Retype all of the lines below word for word, leaving out the pictures.

[Stored data entries]
start

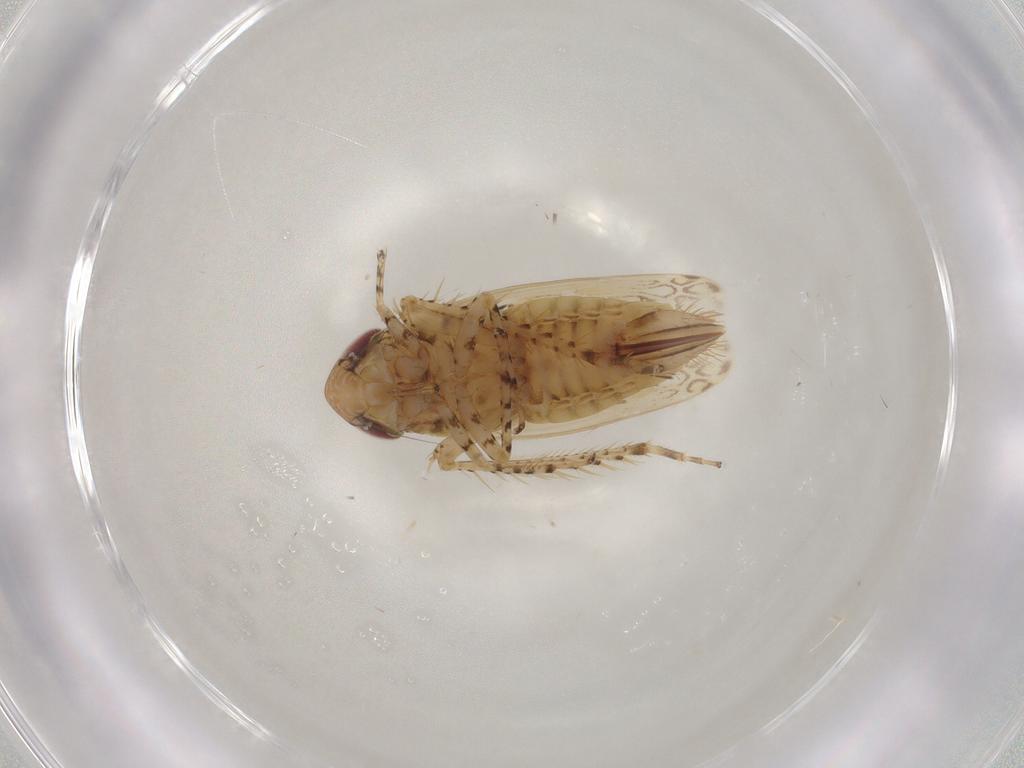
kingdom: Animalia
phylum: Arthropoda
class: Insecta
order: Hemiptera
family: Cicadellidae
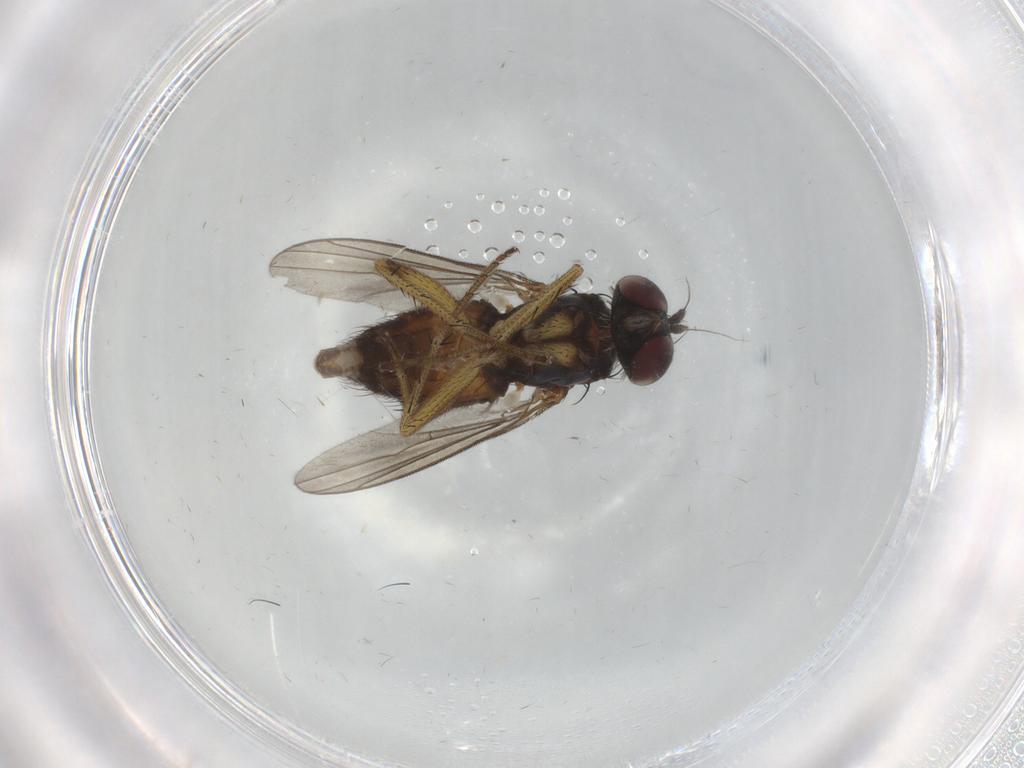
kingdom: Animalia
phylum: Arthropoda
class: Insecta
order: Diptera
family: Dolichopodidae
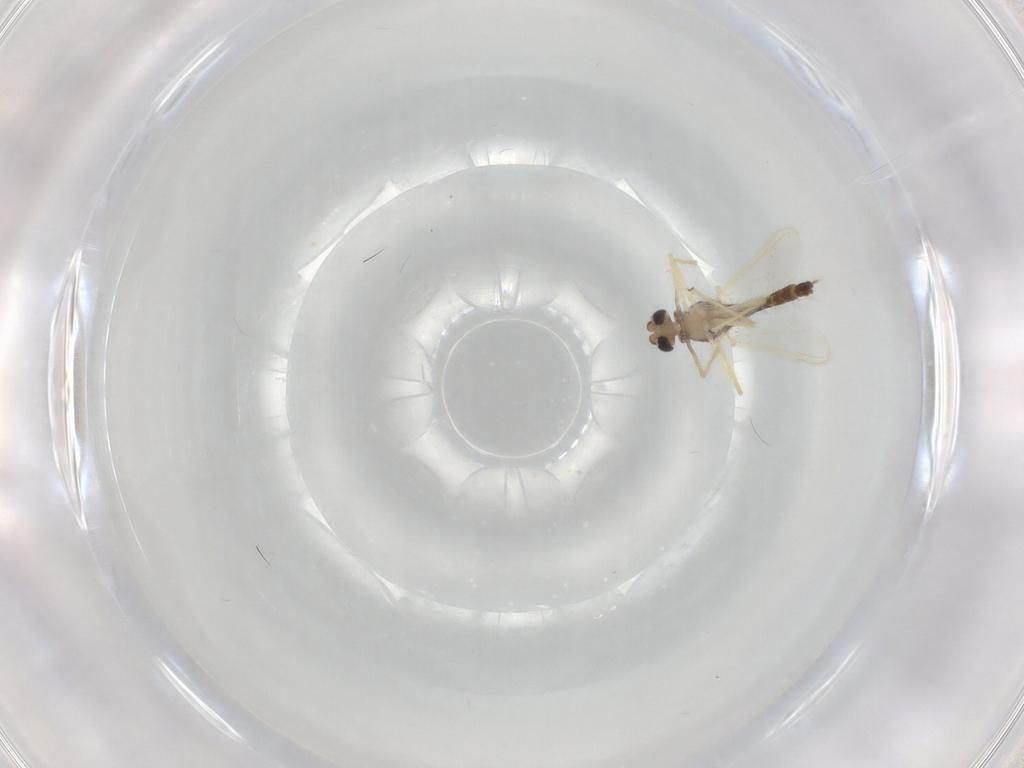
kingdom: Animalia
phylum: Arthropoda
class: Insecta
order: Diptera
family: Chironomidae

end

FINAL RESULT:
kingdom: Animalia
phylum: Arthropoda
class: Insecta
order: Hemiptera
family: Cicadellidae
kingdom: Animalia
phylum: Arthropoda
class: Insecta
order: Diptera
family: Dolichopodidae
kingdom: Animalia
phylum: Arthropoda
class: Insecta
order: Diptera
family: Chironomidae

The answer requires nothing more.